Reproduce each line of the material exactly, minus any picture.

### Entries supplied

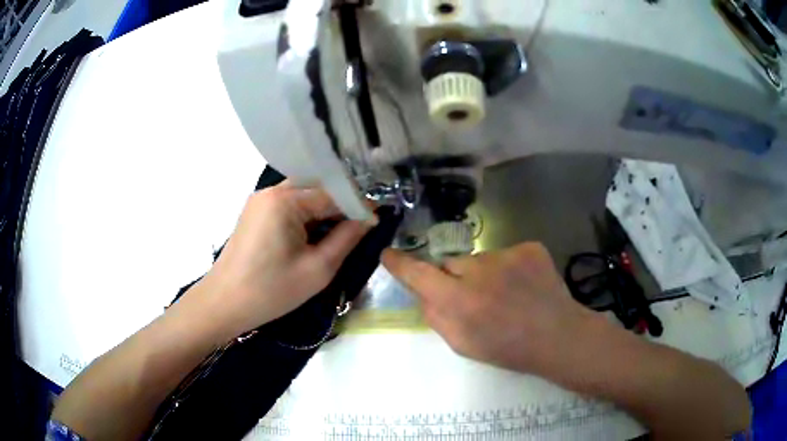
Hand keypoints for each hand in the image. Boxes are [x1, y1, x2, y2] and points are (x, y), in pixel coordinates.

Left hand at [190, 183, 372, 341]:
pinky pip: (288, 205)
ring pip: (303, 196)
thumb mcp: (318, 269)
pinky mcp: (255, 212)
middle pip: (317, 188)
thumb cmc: (271, 291)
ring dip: (322, 212)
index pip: (333, 193)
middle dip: (340, 207)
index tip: (376, 222)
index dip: (358, 206)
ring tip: (338, 235)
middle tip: (358, 230)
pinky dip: (305, 217)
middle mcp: (272, 190)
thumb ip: (347, 238)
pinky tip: (313, 236)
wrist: (224, 304)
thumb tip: (369, 219)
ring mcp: (260, 200)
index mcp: (285, 200)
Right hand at [382, 243, 596, 374]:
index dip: (400, 264)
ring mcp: (508, 254)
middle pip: (451, 264)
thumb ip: (436, 317)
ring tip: (506, 295)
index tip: (387, 254)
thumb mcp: (463, 345)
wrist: (558, 337)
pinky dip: (509, 268)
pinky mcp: (529, 247)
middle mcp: (480, 271)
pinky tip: (524, 286)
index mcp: (460, 301)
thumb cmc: (509, 349)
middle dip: (455, 279)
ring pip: (480, 259)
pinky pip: (506, 254)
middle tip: (476, 299)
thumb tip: (424, 293)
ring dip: (485, 274)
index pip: (418, 274)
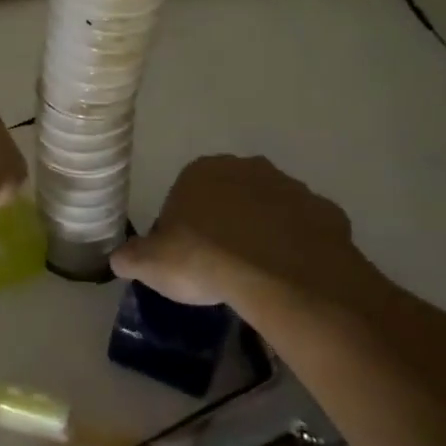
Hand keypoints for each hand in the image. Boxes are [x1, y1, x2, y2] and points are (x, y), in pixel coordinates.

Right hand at [112, 155, 388, 314]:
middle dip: (223, 224)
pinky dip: (296, 248)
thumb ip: (131, 257)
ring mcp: (290, 187)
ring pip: (269, 211)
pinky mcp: (325, 213)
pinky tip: (288, 277)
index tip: (184, 259)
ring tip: (256, 276)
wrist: (280, 276)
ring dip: (261, 233)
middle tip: (219, 266)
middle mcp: (246, 167)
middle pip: (228, 197)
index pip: (183, 196)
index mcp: (201, 171)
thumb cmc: (204, 259)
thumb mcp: (151, 264)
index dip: (181, 229)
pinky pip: (303, 231)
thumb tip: (119, 259)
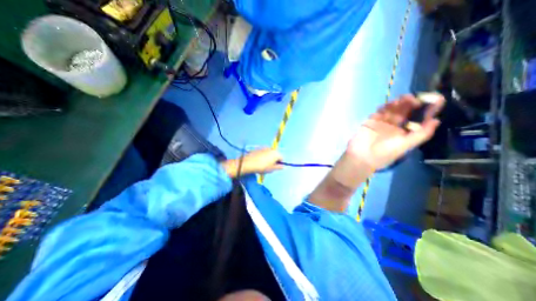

######

§ **Completed exercise**
Hand keypoints for each hand in the image. Boxes are [x1, y1, x2, y2] and points are (x, y), in pixel coordinates.

Left hand at [190, 183, 372, 341]:
pinky pip: (288, 205)
ring pip: (303, 196)
thumb mcp: (318, 269)
pinky mcp: (255, 212)
middle pip: (317, 188)
thumb cmc: (271, 291)
ring dip: (322, 212)
index pip: (333, 193)
middle dip: (340, 207)
index tip: (376, 222)
index dip: (358, 206)
ring tip: (338, 235)
middle tip: (358, 230)
pinky dip: (305, 217)
middle mcp: (272, 190)
thumb ip: (347, 238)
pinky tip: (313, 236)
wrist: (224, 304)
thumb tip: (369, 219)
ring mcp: (260, 200)
index mcp: (285, 200)
Right hand at [382, 243, 596, 374]:
index dip: (400, 264)
ring mcp: (508, 254)
middle pip: (451, 264)
thumb ip: (436, 317)
ring tip: (506, 295)
index tip: (387, 254)
thumb mcp: (463, 345)
wrist: (558, 337)
pinky dip: (509, 268)
pinky mcp: (529, 247)
middle mcp: (480, 271)
pinky tip: (524, 286)
index mcp: (460, 301)
thumb cmc: (509, 349)
middle dip: (455, 279)
ring pip: (480, 259)
pinky pip: (506, 254)
middle tip: (476, 299)
thumb tip: (424, 293)
ring dip: (485, 274)
index pip: (418, 274)
Hand keypoints for each hand in the image. Boxes are [x1, y1, x2, y2] and points are (x, y), in pixel coordinates.

Right hand at [112, 155, 388, 314]:
middle dip: (223, 224)
pinky dip: (296, 248)
thumb ip: (131, 257)
ring mcp: (290, 187)
ring pip: (269, 211)
pinky mcp: (325, 213)
pinky tip: (288, 277)
index tip: (184, 259)
ring tip: (256, 276)
wrist: (280, 276)
ring dip: (261, 233)
middle tip: (219, 266)
middle mcp: (246, 167)
middle pip: (228, 197)
index pip: (183, 196)
index mcp: (201, 171)
thumb cmc: (204, 259)
thumb mcp: (151, 264)
index dip: (181, 229)
pinky pip: (303, 231)
thumb tip: (119, 259)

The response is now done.